To demonstrate the performance of CLI for bulk tumor resection, five mice had subcutaneous tumors grown from a C6 glioma cell injection. After intravenous injection of fluorodeoxyglucose (¹⁸F-FDG) via the tail vein, we performed CLI imaging in a dark chamber through a coherent optical fiber imaging bundle coupled to a CCD. The distal end of the optical fiber was coupled to an 8mm F/1.4 lens with a 1cm working distance (Schneider Cinegon). We surgically exposed the tumor tissues and CLI was performed on each mouse before and after surgical removal of the tumor using the fiber-based imaging system (see Figure 2). Tumor tissues showed significant preferential uptake of ¹⁸F-FDG compared with normal tissues, with nearly a 20% increase. After tumor removal, the Cerenkov signal from the surgical cavity dropped to the noise floor.

Figure 2. White light and CLI overlay images acquired from a commercial imaging system (top row) and a fiberscopic system (bottom row), showing the (a)–(d) exposed tumor and (e)–(h) excised tumor.

The ability to identify the extent of tumor invasion is also an unmet clinical need, especially in prostate cancer. The feasibility of identifying prostate cancer invasion beyond the capsule in an mouse model of an invasive tumor was studied with PET/computed tomography (CT) and CLI using a transgenic adenocarcinoma mouse model of the prostate (TRAMP). We performed PET imaging with a Siemens Inveon scanner, and all Cerenkov images were collected with a commercial optical imaging system (Perkin-Elmer). We injected six mice (four TRAMP animals and two healthy C57BL6 mice) via the tail vein with ∼1mCi of ¹⁸F-FDG. Cerenkov-guided surgery commenced immediately, with Cerenkov images collected to delineate tumor-containing tissues at the surgical margin. A progression of subsequent tumor excisions is shown in Figure 3. We performed image analysis to determine the signal-to-background ratio of the Cerenkov signal of tissues that contained tumors and those that did not (as verified by hematoxylin and eosin histological staining). All four TRAMP animals exhibited extensive tumor invasion in the prostate with subsequent invasion into the seminal vesicles. No tumor tissue was identified in the other tissues, as confirmed by pathology analysis. CLI was able to significantly differentiate between tissues involved with tumor and those with no tumor (P<0.01).

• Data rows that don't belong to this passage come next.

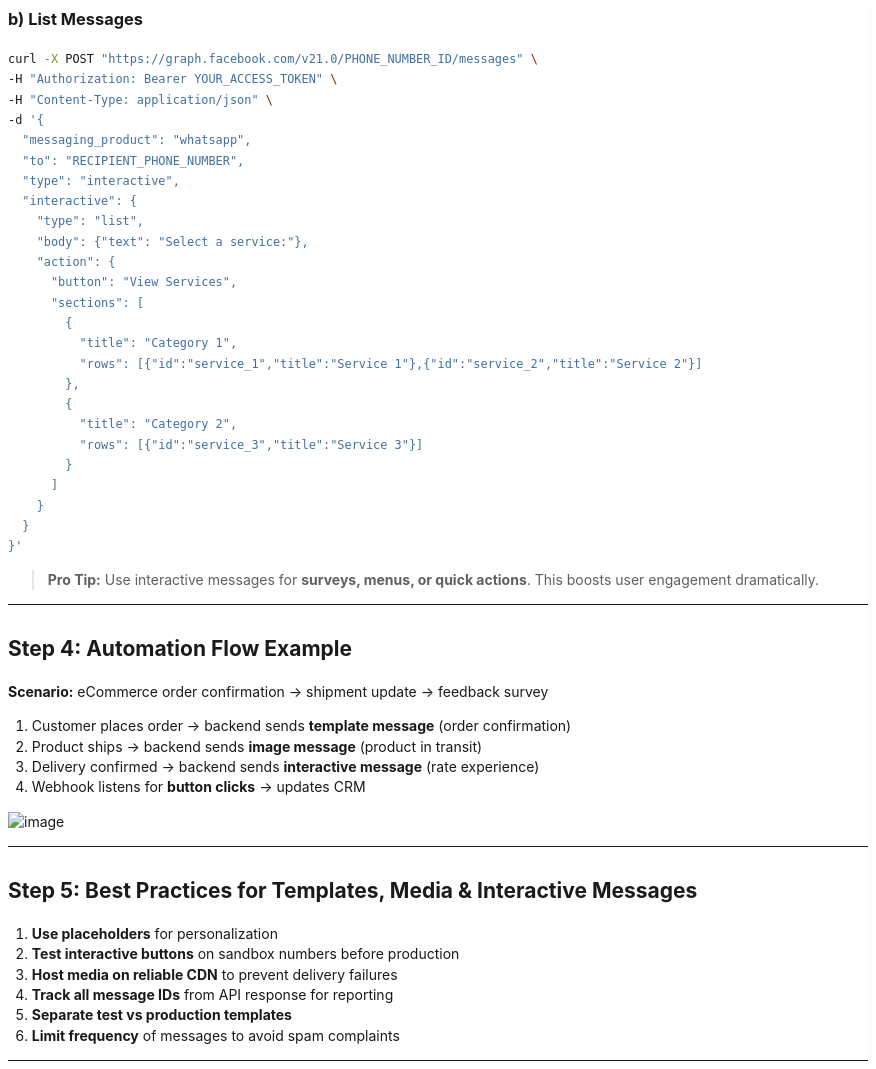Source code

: ### b) List Messages

```bash
curl -X POST "https://graph.facebook.com/v21.0/PHONE_NUMBER_ID/messages" \
-H "Authorization: Bearer YOUR_ACCESS_TOKEN" \
-H "Content-Type: application/json" \
-d '{
  "messaging_product": "whatsapp",
  "to": "RECIPIENT_PHONE_NUMBER",
  "type": "interactive",
  "interactive": {
    "type": "list",
    "body": {"text": "Select a service:"},
    "action": {
      "button": "View Services",
      "sections": [
        {
          "title": "Category 1",
          "rows": [{"id":"service_1","title":"Service 1"},{"id":"service_2","title":"Service 2"}]
        },
        {
          "title": "Category 2",
          "rows": [{"id":"service_3","title":"Service 3"}]
        }
      ]
    }
  }
}'
```

> **Pro Tip:** Use interactive messages for **surveys, menus, or quick actions**. This boosts user engagement dramatically.

---

##  Step 4: Automation Flow Example

**Scenario:** eCommerce order confirmation → shipment update → feedback survey

1. Customer places order → backend sends **template message** (order confirmation)
2. Product ships → backend sends **image message** (product in transit)
3. Delivery confirmed → backend sends **interactive message** (rate experience)
4. Webhook listens for **button clicks** → updates CRM

<img width="1024" height="1024" alt="image" src="https://github.com/user-attachments/assets/6174f270-e81d-4907-81ff-62e4b56d7af8" />

---

##  Step 5: Best Practices for Templates, Media & Interactive Messages

1. **Use placeholders** for personalization
2. **Test interactive buttons** on sandbox numbers before production
3. **Host media on reliable CDN** to prevent delivery failures
4. **Track all message IDs** from API response for reporting
5. **Separate test vs production templates**
6. **Limit frequency** of messages to avoid spam complaints

---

Figure 3. Overlays of CLI images onto ambient light images of a transgenic adenocarcinoma mouse model of the prostate (TRAMP mouse): (a) pre-prostatectomy, (b) post-prostatectomy, and (c) after removal of invasive tumor tissue.

These studies explored the feasibility of using CLI for the detection of tumor tissue, and determined that Cerenkov images from ¹⁸F-FDG were able to significantly differentiate between tumor and healthy tissue. We next plan to use PET/CT to help quantitatively guide CLI tumor resection in mice. We expect that the further synergy of pre-operative PET/CT and CLI will provide improved tumor-to-normal contrast and enable healthy/tumor tissue signal thresholding. We envisage that this fusion strategy of pre- and intraoperative imaging might have significant value in the clinic, and higher specificity than CLI alone.

This research was funded by the National Institutes of Health (grants NCI R01 CA128908 and NIH ICMIC P50CA114747), the Department of Defense Breast Cancer Postdoctoral Fellowship BC097779, and the Center for Biomedical Imaging at Stanford (CBIS). The author acknowledges the critical input and efforts of Hongguang Simon Liu, Guillem Pratx, Conroy Sun, Zhen Cheng, Sam S. Gambhir, and Prof. Lei Xing.